The Graph clustering recipe computes community assignments on selected node groups and edge groups. It can write either a dataset of nodes or an enriched edge dataset.

The recipe runs on a graph database. See graph database recipe settings and algorithm execution and sampling.

Algorithms

The recipe can compute:

  • Fastgreedy

  • Multilevel

  • Infomap

  • Walktrap

Fastgreedy and Multilevel are available only when Directed graph is disabled.

Input / Output

Input
  • Graph folder (Optional): Dataiku Folder that contains your materialized graph database. Leave it empty to run on an unmanaged Neo4j database directly.

Output
  • Output dataset: Dataset containing the computed community assignments.

Settings

Node groups

Choose one or more node groups to include in the computation.

Edge groups

Select the edge groups that define the relationships to consider.

Directed graph

Enable this option to treat relationships as directed. Some algorithms are hidden when directed graphs are selected because they only support undirected graphs.

Weight property

Optionally select a numeric edge property to use as the relationship weight for clustering.
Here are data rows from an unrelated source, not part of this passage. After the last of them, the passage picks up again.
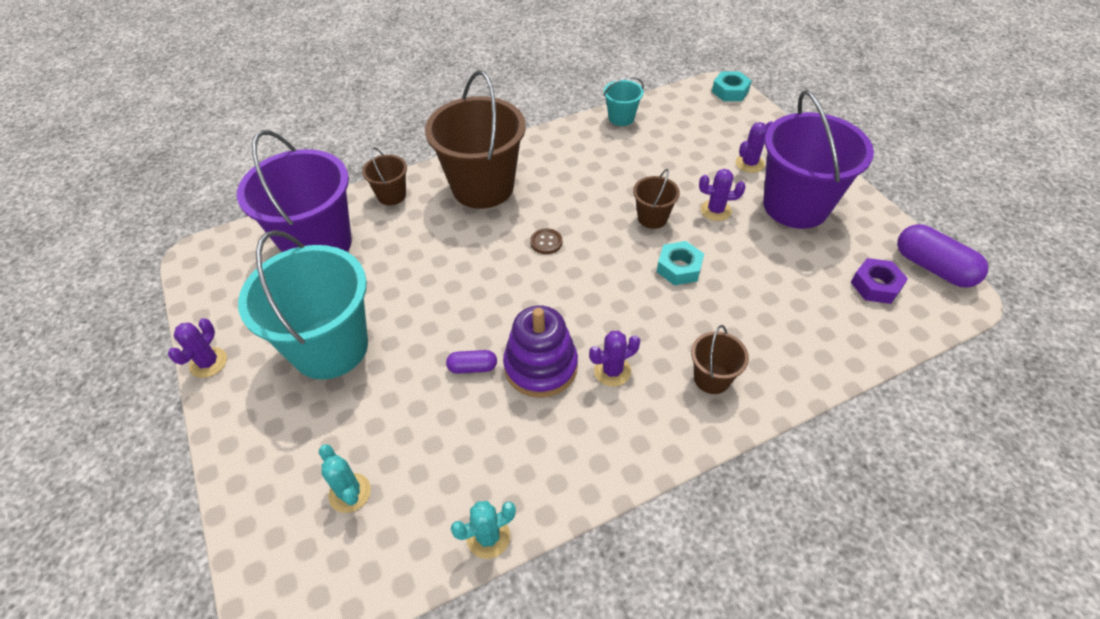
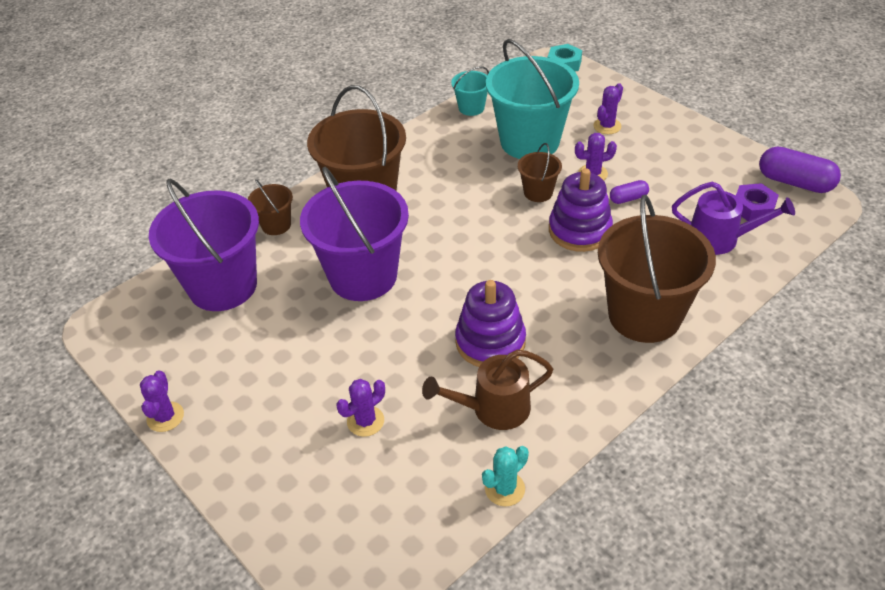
camera: 15 degrees left, 5 degrees down
(330, 347) = (282, 374): turquoise bucket -> turquoise bucket (529, 141)
(350, 493) = (362, 489): turquoise cactus -> none
(472, 367) = (428, 358): purple capsule -> purple capsule (628, 198)
(513, 441) = (493, 409): none -> brown watering can
(546, 242) = (448, 235): brown button -> none
(612, 371) = (556, 330): purple cactus -> purple cactus (365, 421)
(679, 268) = (579, 230): turquoise nut -> purple stacking toy
(712, 378) = (644, 315): brown bucket -> brown bucket, size x2.17
(795, 206) = (661, 155): purple bucket -> purple bucket (363, 276)
(826, 312) = (721, 239): none -> purple watering can

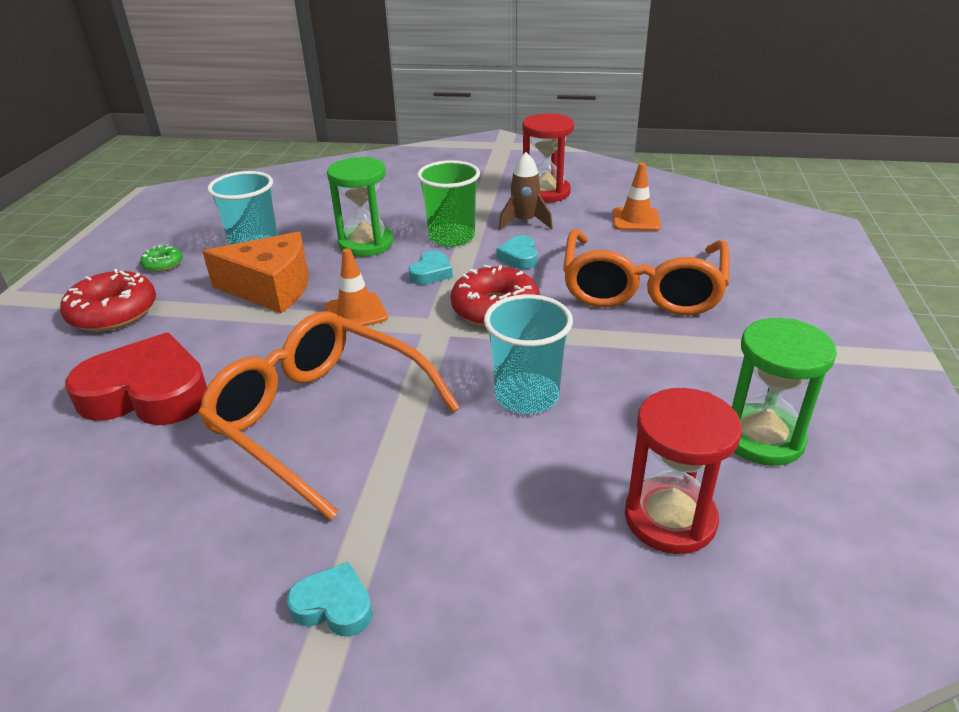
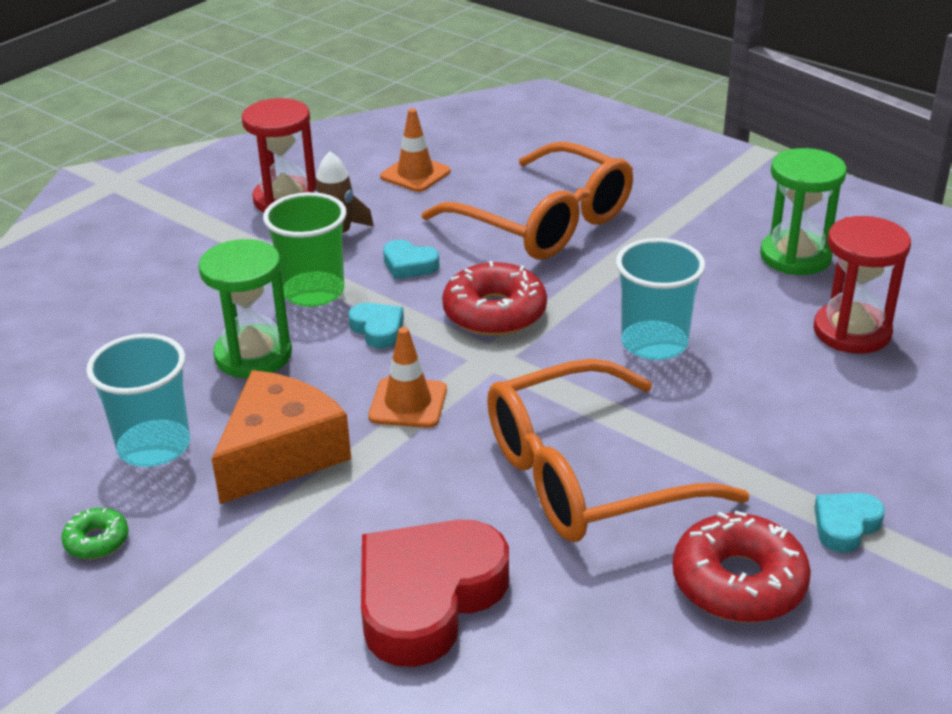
camera: 60 degrees left, 0 degrees up
(113, 312) = (190, 608): red donut -> red donut (738, 582)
The selected property must exist on all selected edge groups.

Output type

Choose Dataset of nodes to write one row per node, or Dataset of edges to keep an edge dataset enriched with community assignments for both endpoints.

Clustering algorithms

Use Select all to compute all algorithms supported by the current graph settings, or select individual algorithms.

Advanced parameters

  • Batch size: Number of result rows processed and written at a time.